To fill that gap, Bejarano, Joyce and colleagues conducted a deep analysis of the molecular features and gene expression patterns of cells that form the blood-brain barrier in noncancerous brain tissue and metastatic brain tumour samples freshly isolated from patients with the three major cancers.
They then focused on endothelial cells (ECs), which line the inner vascular surface, and mural cells—pericytes and smooth muscle cells—that swaddle and stabilise blood vessels.
Their analysis revealed significant differences between gene expression patterns in these cells and those of the same cells obtained from noncancerous brain tissue.
The patterns suggested multiple aberrations in tumour vessels, including problems in the intercellular junctions and adhesiveness of ECs and mural cells—reflecting the well-known “leakiness” of tumour blood vessels—and their elevated interactions with certain subsets of immune cells.
These findings, and others obtained using advanced imaging methods, were recapitulated in studies conducted in mouse models of brain metastasis.
“This agreement validated our analysis of the brain tumour vasculature and supported the subsequent use of our mouse models as platforms for the identification and preclinical evaluation of new therapeutic approaches,” said Bejarano.
Studies in mice confirmed that mural cells and ECs regulate the trafficking of immune cells into brain metastases.
The researchers identified several changes in molecular signalling pathways in the two cell types that suppress anti-tumour immune responses or induce the suicide of T cells that target cancer cells.
They then focused on an immunosuppressive molecule, CD276, which they had found to be especially abundant in ECs and mural cells of brain metastases.

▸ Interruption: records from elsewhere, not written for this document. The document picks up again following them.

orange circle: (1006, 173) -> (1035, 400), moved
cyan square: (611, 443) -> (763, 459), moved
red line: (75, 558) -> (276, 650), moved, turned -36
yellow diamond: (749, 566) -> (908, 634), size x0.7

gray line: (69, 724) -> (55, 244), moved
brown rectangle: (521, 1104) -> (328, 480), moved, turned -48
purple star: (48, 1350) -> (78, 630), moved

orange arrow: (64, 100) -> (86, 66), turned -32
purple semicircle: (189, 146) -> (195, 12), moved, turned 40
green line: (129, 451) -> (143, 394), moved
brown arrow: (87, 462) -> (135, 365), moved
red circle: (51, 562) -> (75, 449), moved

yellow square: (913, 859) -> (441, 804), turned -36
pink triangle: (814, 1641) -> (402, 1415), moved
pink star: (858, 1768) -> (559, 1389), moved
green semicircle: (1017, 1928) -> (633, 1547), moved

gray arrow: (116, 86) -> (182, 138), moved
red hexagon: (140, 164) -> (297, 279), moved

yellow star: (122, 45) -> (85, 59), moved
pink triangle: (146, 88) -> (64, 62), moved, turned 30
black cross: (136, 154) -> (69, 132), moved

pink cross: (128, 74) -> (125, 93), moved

An emerging target for cancer immunotherapy, CD276 is known to inhibit T cell proliferation, support immune evasion by cancer cells and is widely associated with poor patient outcomes.
Joyce, Bejarano and colleagues show in this study that antibodies targeted to CD276 inhibited brain tumour growth in a mouse model of breast cancer, and notably extended survival compared to mice treated with an analogous but ineffectual control antibody.
They also show that the treatment altered the vasculature at the molecular level and boosted the infiltration of killer T cells into tumours.
“Beyond identifying CD276 as a candidate therapeutic target for brain metastases,” said Bejarano, “we identified many other potential drug targets for such tumours and validated a model system in which they can be reliably tested before they are developed further.”